DF: TST diz que greve no Metrô não é abusiva e proíbe corte de ponto

O Tribunal Superior do Trabalho (TST) decidiu nesta sexta-feira (29) pela legalidade da greve iniciada há 45 dias por funcionários do Metrô do Distrito Federal. A sentença determina que os dias de paralisação não podem ser descontados da folha. Se o corte de ponto já tiver sido feito, segundo o TST, o Buriti terá que emitir pagamento complementar.

A decisão é assinada pelo presidente em exercício do tribunal, ministro Emmanoel Pereira. Até as 20h, o GDF não tinha sido intimado da sentença. O Metrô confirmou ao G1 que houve corte na folha de julho, mas disse não saber qual será o procedimento para repor os pagamentos.

O diretor jurídico do Sindicato dos Metroviários (Sindmetro), Júlio Oliveira, afirma que os trabalhadores foram descontados, em média, em 20 dias de trabalho.

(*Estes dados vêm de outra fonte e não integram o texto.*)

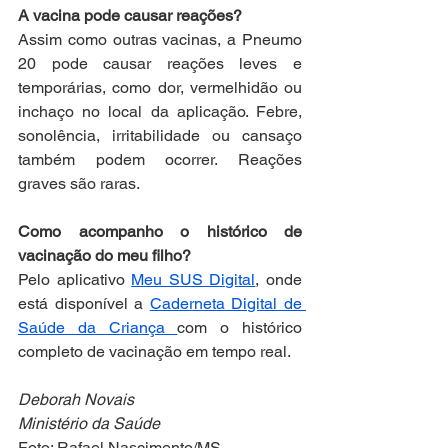
A vacina pode causar reações?
Assim como outras vacinas, a Pneumo 
20 pode causar reações leves e 
temporárias, como dor, vermelhidão ou 
inchaço no local da aplicação. Febre, 
sonolência, irritabilidade ou cansaço 
também podem ocorrer. Reações 
graves são raras.
Como acompanho o histórico de 
vacinação do meu filho?
Pelo aplicativo 
Meu SUS Digital
, onde 
está disponível a 
Caderneta Digital de 
Saúde da Criança 
com o histórico 
completo de vacinação em tempo real.
Deborah Novais
Ministério da Saúde
Foto: Rafael Nascimento/MS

"O Metrô realizou descontos salariais ilegalmente. O TRT [Tribunal Regional do Trabalho] já tinha dito que a greve não é abusiva, o TST julgou da mesma forma. Há trabalhadores que perderam de 60% a 70% do salário neste mês", diz Oliveira. Caso o pagamento não seja feito na íntegra, o Metrô pode ser multado em R$ 5 mil.

A decisão é provisória, mas vale até que a Seção de Dissídios Coletivos do TST decida sobre o processo de negociação salarial. Os servidores cruzaram os braços em 14 de junho para pedir a convocação dos aprovados no concurso de 2014 e a reposição da inflação anual na data-base (pouco mais de 9%).

Na sentença, Pereira afirma que o corte de ponto "nesse momento, longe de compelir os trabalhadores a retornar ao seu posto de trabalho, tem o poder de acirrar os ânimos da categoria e prejudicar ainda mais a população do Distrito Federal, considerando, inclusive, a realização de jogos da Olimpíada 2016 na capital federal entre o período de 4.8.2016 a 13.8.2013".